As all WISEWOMAN participants were uninsured or underinsured, participants may not have been able to return for an additional screening for various reasons. Overall, this loss to follow-up may introduce bias in the analysis. Some women often face socioeconomic barriers that can impede access to services to reduce heart disease risk, such as transportation limitations or conflicting family responsibilities. 14 Despite funded recipients' best efforts toward addressing these barriers, women still experience continuing challenges.
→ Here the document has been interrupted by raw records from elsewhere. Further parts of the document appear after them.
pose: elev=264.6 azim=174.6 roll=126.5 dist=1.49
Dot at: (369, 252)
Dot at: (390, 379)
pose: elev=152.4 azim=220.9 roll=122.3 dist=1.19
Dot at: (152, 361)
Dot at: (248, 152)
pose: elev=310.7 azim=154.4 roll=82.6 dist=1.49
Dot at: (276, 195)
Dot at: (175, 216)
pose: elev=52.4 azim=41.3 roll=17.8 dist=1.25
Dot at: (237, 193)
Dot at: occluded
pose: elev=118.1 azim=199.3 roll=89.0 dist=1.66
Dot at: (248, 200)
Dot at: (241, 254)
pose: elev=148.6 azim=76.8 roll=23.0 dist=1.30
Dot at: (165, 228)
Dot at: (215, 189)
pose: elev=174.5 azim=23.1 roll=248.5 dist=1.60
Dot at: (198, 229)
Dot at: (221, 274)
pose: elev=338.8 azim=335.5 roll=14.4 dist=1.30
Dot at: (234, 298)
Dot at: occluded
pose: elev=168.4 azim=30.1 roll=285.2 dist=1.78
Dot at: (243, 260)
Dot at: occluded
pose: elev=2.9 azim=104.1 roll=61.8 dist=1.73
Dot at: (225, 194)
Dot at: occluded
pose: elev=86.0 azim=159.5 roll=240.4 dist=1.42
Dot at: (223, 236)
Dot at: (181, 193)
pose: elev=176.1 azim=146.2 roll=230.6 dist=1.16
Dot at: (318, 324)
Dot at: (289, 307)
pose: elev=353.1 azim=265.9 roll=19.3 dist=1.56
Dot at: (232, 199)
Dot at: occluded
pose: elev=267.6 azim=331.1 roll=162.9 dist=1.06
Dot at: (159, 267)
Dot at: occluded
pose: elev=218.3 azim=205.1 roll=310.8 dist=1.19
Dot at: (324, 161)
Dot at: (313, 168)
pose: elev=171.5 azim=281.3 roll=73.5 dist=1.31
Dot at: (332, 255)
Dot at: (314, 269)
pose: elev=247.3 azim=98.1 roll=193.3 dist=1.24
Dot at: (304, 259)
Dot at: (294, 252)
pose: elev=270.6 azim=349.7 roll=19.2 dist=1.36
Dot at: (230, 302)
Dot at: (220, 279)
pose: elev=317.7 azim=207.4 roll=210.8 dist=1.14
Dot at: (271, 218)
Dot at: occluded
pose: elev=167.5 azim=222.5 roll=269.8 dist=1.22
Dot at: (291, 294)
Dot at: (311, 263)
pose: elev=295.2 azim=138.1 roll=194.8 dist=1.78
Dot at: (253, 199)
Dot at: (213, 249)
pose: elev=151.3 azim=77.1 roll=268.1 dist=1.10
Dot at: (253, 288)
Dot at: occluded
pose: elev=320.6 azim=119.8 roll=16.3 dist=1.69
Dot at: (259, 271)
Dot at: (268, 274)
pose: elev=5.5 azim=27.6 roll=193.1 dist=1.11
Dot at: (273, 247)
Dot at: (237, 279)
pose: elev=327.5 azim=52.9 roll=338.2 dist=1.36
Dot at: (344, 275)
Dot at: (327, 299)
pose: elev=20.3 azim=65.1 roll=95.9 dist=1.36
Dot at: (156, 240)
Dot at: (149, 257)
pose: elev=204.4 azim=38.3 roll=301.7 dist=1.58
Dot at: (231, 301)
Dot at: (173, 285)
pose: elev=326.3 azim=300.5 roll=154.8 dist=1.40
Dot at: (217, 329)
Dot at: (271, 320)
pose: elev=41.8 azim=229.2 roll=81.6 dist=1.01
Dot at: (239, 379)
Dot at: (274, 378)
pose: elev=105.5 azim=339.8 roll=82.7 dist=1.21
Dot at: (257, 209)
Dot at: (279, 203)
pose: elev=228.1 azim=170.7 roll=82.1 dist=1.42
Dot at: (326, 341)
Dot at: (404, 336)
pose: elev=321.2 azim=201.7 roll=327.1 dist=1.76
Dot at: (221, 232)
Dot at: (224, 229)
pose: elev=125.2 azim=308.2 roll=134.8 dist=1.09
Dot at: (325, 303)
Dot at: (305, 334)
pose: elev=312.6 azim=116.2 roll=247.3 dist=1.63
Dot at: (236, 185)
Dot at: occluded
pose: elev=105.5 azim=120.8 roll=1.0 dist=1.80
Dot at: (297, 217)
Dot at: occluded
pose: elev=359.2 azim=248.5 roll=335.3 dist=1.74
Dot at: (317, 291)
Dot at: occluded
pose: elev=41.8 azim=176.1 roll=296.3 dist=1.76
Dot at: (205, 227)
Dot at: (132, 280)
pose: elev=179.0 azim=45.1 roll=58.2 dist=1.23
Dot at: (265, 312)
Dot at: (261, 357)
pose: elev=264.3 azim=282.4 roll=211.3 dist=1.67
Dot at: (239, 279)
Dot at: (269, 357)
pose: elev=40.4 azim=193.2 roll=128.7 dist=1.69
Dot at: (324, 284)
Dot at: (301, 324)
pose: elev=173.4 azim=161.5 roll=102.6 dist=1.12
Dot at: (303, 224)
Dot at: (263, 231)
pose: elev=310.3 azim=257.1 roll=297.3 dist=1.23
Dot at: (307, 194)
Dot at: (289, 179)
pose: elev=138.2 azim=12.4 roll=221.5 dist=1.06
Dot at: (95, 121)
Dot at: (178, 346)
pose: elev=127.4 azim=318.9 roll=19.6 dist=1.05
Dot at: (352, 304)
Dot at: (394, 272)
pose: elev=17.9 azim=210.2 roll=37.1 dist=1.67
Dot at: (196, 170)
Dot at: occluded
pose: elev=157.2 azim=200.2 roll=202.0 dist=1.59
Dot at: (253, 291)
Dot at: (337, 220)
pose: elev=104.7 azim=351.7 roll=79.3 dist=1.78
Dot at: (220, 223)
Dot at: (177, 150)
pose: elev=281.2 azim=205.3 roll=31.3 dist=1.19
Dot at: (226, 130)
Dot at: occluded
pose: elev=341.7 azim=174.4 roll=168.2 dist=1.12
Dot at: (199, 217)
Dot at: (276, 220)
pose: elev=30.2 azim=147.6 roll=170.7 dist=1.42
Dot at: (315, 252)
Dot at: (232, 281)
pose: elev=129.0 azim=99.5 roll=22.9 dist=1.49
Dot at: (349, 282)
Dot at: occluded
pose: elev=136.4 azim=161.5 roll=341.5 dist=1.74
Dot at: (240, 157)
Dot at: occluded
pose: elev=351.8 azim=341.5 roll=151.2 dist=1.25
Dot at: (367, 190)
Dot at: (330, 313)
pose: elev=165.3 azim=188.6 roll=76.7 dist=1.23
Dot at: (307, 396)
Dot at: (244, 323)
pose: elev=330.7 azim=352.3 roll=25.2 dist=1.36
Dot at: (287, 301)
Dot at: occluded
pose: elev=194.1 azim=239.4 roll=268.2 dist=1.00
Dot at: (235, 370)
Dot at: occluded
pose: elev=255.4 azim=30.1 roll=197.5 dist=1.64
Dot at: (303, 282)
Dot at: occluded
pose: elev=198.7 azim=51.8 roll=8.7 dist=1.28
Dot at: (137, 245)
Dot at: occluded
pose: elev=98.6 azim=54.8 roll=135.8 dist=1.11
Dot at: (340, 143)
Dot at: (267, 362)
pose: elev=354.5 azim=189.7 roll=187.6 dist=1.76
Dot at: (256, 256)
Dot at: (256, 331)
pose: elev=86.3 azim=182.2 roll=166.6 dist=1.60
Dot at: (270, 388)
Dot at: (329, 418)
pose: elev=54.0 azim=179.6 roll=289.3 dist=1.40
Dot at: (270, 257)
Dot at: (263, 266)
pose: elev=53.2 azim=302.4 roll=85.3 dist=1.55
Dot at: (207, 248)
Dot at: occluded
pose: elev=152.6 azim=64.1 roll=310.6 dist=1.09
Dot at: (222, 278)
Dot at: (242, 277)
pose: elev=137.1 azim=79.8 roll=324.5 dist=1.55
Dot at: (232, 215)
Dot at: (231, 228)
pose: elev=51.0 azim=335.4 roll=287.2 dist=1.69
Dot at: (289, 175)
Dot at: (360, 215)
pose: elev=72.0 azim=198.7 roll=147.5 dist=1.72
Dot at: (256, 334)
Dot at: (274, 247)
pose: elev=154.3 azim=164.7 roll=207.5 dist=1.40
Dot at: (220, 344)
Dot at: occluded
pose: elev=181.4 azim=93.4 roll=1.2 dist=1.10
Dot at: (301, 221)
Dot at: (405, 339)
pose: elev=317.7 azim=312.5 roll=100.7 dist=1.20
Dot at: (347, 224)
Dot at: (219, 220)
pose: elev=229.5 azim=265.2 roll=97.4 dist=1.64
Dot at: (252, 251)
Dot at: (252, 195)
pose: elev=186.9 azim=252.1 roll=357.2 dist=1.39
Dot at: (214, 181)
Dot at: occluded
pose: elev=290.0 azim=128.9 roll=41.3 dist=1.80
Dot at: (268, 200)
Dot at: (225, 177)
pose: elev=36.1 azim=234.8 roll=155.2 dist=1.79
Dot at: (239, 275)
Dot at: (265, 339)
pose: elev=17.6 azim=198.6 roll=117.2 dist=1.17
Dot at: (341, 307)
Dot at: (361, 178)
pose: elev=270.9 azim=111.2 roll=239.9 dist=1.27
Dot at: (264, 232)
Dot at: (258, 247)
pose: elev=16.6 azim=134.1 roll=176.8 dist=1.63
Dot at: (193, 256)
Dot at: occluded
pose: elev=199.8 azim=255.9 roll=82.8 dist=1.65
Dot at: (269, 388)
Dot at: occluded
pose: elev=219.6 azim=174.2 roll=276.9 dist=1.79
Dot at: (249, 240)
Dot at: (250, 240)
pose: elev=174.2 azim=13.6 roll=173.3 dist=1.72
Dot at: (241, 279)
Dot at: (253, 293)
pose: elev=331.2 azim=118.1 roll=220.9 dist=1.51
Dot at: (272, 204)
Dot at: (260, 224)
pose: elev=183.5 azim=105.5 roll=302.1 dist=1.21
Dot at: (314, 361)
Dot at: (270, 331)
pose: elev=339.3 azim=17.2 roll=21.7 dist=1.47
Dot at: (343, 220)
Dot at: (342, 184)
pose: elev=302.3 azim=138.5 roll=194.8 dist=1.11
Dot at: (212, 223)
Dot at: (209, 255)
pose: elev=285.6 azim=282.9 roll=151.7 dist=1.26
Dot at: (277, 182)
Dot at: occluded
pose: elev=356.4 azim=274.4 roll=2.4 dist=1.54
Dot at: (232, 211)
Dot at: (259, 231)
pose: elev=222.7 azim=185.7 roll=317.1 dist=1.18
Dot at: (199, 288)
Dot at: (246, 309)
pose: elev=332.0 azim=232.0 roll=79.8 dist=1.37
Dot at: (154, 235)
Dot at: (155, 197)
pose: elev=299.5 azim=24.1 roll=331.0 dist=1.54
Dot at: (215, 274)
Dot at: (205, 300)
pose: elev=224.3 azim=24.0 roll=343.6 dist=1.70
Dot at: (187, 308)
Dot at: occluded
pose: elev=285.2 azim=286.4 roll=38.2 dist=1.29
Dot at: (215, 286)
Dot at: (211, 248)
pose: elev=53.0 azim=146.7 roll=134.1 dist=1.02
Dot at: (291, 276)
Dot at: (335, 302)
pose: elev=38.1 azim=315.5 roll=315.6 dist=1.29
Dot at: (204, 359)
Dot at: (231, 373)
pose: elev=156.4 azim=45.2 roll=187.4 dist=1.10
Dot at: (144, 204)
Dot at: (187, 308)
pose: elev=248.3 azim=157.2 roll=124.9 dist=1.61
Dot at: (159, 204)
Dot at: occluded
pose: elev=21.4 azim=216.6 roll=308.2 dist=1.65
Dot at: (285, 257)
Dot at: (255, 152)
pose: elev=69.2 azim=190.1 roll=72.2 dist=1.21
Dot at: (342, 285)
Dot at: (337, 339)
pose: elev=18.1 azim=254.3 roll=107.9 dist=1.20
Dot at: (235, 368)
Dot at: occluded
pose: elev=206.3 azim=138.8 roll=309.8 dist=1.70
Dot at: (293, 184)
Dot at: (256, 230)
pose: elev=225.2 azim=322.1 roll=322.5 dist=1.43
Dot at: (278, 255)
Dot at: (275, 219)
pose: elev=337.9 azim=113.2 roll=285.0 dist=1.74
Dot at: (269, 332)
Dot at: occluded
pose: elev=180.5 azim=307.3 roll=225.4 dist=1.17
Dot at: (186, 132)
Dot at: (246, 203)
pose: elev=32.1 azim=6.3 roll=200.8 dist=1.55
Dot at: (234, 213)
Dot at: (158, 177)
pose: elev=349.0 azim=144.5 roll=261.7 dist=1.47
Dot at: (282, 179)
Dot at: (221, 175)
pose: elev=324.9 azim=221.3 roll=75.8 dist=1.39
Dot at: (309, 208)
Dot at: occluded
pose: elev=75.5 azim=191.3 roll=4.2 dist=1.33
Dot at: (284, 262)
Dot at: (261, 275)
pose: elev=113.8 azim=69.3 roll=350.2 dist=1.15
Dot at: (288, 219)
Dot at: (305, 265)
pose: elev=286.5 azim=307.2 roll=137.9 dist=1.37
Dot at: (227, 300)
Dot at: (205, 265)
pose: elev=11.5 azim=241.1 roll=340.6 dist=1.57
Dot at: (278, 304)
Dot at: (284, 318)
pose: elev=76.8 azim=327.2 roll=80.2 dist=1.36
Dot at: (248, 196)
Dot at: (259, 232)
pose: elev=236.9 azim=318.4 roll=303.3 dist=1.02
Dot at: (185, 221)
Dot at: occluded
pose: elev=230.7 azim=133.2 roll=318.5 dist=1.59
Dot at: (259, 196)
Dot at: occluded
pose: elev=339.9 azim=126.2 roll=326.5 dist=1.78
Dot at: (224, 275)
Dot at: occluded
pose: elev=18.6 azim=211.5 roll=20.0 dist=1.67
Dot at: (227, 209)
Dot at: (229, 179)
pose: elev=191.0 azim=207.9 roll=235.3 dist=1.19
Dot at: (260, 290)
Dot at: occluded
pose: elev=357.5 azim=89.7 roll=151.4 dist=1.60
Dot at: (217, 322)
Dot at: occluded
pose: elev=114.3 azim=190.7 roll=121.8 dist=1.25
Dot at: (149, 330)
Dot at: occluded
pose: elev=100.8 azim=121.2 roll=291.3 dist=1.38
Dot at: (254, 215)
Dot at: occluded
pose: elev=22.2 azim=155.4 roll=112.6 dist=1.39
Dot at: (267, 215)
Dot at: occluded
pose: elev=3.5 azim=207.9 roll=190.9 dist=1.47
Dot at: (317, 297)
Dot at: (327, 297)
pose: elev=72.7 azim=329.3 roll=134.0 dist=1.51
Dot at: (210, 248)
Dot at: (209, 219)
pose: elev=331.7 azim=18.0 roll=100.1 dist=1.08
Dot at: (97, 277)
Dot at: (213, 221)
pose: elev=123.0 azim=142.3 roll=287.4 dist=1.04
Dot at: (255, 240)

Additional limitations included potential measurement errors at the clinical level that could lead to misclassification. WISEWOMAN Program does not have access to clinical notes regarding participant treatment for hypertension. Measuring BP values for some women may have resulted in white coat or masked hypertension. Also, some of the data collected, such as adherence to antihypertensive medication, were self-reported values and were reliant on the accuracy of those responses. Despite these limitations, this report provides valuable information about the management of BP within WISEWOMAN and its broader implication of applying these strategies in public health practice.
Conclusions
The proportion of women achieving BP improvement in the WISEWOMAN program was consistent across race and ethnicity as the analysis showed at least a 5 mm Hg decrease in high BP. In addition, women with BP improvement reported adherence to antihypertensive medication and participation in HBSS, which are two hypertension management strategies. The approach to these hypertension management strategies can be tailored among racial and ethnic groups in WISEWOMAN Programs as Hispanics and NHB populations had the highest HBSS attendance and antihypertensive medication adherence, respectively.
Footnotes
Acknowledgment
The authors thank Diane Manheim, MSW, Cathleen Gillespie, MS, and Mary George, MD, MSPH for their valuable insights.
Authors' Contributions
All authors made substantial contributions in developing the concept of the article and drafting, revising, and editing the content of the article. Each author approved the final revision of the article.
Disclaimer
The findings and conclusions in this report are those of the authors and do not necessarily represent the official position of the Centers for Disease Control and Prevention
Author Disclosure Statement
No competing financial interests exist.
Funding Information
No funding was received for this article.